On se sert du roman policier pour faire passer toutes sortes de « messages », messages prétendument humanitaires, ou carrément philosophiques! Il y a un courant assez fort, actuellement, qui véhicule des trames ayant pour base l’indispensable policier véreux et l’assassin, innocente victime du sort. ... Entre parenthèses, aucun suspens quant à l’identité du coupable : c’est invariablement « la société ». Et tout cela, bien sûr, baigne la plus béate utopie.

— Paul Halter, À 139 pas de la mort

dimanche 31 juillet 2011

Top Storey Murder — Anthony Berkeley (1931)

Anthony Berkeley
Quand Anthony Berkeley écrivit son roman « The Layton Court Mystery » en 1925, son objectif était de créer un détective le plus antipathique que possible. Cet « honneur » devait échoir l'année suivante à S. S. Van Dine dont « L'affaire Benson » marquait la première apparition de son limier Philo Vance. Vance fut très populaire en son temps, ce qui m’étonne, car il est certainement l'un des détectives les plus odieux de la littérature policière.

Roger Sheringham, par contre, est un personnage amusant. Dans « Le club des détectives», il propose une solution incroyable reposant sur un raisonnement inattaquable… qui se révèle pourtant erronée, comme le démontre un autre personnage. Dans «Le gibet imprévu », il entreprend de « couvrir » celui qu'il pense être le coupable – mais que le lecteur sait être innocent. Dans le livre « Top Storey Murder », il décide d’engager une secrétaire, et se retrouve aux prises avec une femme dont l'efficacité le terrorise.

Données brutes >>

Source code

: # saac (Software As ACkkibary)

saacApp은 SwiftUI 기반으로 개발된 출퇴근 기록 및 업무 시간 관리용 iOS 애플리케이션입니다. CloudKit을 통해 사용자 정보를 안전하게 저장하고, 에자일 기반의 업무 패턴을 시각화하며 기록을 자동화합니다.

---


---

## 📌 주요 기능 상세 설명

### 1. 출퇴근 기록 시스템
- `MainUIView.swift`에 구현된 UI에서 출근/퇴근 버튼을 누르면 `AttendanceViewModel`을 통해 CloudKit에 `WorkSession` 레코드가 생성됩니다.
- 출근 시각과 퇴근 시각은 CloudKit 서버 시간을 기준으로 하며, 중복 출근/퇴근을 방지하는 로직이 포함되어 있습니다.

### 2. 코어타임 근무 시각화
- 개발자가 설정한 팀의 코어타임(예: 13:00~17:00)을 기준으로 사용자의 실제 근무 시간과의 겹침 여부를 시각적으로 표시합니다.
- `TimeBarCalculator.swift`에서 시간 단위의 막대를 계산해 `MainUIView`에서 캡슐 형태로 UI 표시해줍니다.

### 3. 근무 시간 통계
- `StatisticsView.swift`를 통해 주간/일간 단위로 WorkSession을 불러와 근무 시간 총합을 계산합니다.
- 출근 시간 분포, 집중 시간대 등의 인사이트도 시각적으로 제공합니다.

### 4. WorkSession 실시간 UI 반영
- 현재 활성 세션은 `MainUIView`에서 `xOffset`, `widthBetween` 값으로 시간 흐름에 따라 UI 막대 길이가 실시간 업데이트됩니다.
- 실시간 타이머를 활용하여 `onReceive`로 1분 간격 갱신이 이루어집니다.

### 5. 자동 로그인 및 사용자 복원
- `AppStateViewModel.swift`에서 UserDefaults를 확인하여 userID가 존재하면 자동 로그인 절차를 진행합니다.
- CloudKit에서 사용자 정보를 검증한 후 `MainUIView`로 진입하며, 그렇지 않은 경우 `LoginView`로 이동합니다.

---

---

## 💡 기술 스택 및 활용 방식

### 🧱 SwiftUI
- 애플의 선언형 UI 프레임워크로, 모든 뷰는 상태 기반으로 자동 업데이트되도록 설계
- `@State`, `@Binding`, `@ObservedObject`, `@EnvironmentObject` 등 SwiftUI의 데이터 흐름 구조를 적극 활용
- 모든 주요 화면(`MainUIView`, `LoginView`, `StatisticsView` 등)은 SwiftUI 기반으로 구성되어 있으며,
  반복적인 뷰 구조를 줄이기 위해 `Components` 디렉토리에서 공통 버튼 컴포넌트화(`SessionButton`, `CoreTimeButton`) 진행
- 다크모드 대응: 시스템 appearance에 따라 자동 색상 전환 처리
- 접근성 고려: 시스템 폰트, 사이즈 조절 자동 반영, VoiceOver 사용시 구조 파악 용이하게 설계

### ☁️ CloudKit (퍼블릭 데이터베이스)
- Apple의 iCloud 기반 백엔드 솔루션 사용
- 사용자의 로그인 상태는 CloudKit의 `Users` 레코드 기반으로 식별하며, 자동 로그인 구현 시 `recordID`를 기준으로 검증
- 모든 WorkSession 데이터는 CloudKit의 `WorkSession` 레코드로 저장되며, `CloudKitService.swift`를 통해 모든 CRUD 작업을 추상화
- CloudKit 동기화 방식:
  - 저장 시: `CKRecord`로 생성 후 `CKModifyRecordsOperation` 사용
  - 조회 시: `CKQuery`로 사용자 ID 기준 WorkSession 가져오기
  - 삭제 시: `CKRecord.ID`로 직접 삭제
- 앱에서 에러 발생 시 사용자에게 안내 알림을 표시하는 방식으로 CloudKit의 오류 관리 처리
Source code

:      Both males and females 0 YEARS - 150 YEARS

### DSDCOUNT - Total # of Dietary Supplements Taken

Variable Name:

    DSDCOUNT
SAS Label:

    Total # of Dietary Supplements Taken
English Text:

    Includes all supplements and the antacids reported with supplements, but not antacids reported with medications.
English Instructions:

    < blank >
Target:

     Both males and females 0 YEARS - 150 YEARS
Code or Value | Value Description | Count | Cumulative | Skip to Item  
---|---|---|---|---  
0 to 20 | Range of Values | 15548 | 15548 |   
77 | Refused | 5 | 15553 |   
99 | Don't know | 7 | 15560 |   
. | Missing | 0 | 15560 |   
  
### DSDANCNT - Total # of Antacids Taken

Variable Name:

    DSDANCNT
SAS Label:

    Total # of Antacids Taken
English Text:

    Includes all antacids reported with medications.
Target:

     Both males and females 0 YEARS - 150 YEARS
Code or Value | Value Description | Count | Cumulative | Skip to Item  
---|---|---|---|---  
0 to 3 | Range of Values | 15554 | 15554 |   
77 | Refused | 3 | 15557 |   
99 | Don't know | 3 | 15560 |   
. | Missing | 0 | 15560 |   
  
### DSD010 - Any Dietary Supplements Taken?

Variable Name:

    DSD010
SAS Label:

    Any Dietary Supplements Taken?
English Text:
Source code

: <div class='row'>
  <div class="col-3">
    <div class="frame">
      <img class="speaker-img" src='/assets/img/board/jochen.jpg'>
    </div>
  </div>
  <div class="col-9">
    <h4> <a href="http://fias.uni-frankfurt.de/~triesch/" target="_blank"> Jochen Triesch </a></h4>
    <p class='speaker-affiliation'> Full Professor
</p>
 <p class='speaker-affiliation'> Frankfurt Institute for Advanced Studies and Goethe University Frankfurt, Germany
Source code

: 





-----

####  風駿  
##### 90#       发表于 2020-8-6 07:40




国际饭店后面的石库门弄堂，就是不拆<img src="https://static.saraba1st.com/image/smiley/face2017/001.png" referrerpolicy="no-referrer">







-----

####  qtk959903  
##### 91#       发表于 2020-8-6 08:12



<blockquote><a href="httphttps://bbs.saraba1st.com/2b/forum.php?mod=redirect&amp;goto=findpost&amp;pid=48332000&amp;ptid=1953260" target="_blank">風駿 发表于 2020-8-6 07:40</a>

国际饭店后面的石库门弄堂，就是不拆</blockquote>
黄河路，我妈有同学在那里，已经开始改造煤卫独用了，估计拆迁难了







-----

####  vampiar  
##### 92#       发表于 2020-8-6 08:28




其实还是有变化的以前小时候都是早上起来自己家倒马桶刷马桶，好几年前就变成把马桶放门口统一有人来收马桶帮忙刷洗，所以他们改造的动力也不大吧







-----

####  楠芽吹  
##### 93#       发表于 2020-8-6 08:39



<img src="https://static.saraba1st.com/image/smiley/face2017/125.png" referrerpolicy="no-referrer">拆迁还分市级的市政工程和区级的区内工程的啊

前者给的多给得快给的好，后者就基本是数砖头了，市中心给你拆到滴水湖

Liste des tâches >>
1) Dans le texte sur Anthony Berkeley, quelle décision prend Roger Sheringham dans le livre « Top Storey Murder » ?
2) Poursuivez, s'il vous plaît, le texte sur Anthony Berkeley après sa dernière phrase.

Liste des réponses >>
1) Il décide d'engager une secrétaire.

2)
« Top Storey Murder » est un livre intéressant, mais d'une misogynie plus marquée que les autres œuvres de Berkeley. La chose est traitée de façon humoristique mais le lecteur moderne risque de ne pas apprécier. (Ce n'est pas mon cas — si vous avez eu plus que votre ration de comédies hollywoodiennes médiocres, le livre vous apportera une diversion bienvenue.) La force de Berkeley est qu’il est un excellent écrivain — misogyne ou pas, son style est merveilleux. Dans « Top Storey Murder », on trouve plusieurs scènes jubilatoires où Roger Sheringham s'échine à résoudre l'énigme que lui posent le comportement de sa secrétaire et des autres personnages féminins.

Mais mon propos n'est pas de décider quel niveau de misogynie est acceptable dans un roman, ni de spéculer sur la psychologie de l’auteur. L’œuvre est d’abord un roman d’énigme et un bon exemple de la « qualité Berkeley ».

Roger Sheringham se dispose à aller déjeuner avec son collègue, l’inspecteur Moresby, mais ce dernier reçoit un appel téléphonique et doit renoncer. Une femme âgé qui, d'après la rumeur, dissimulait chez elle une forte somme d'argent a été assassinée par un voleur qui s'était introduit dans son appartement. Voilà qui ressemble à une enquête de routine pour Scotland Yard, et Moresby invite Roger à y participer à titre d'observateur. Roger accepte, mais dès le début, la théorie du voleur ne lui semble pas correcte…

L’énigme est plutôt bonne, mais Berkeley a fait mieux. Le mécanisme du crime est excellent, même si je l’ai deviné, l’identité du coupable par contre est complètement arbitraire, aucun véritable indice n'étant donné au lecteur.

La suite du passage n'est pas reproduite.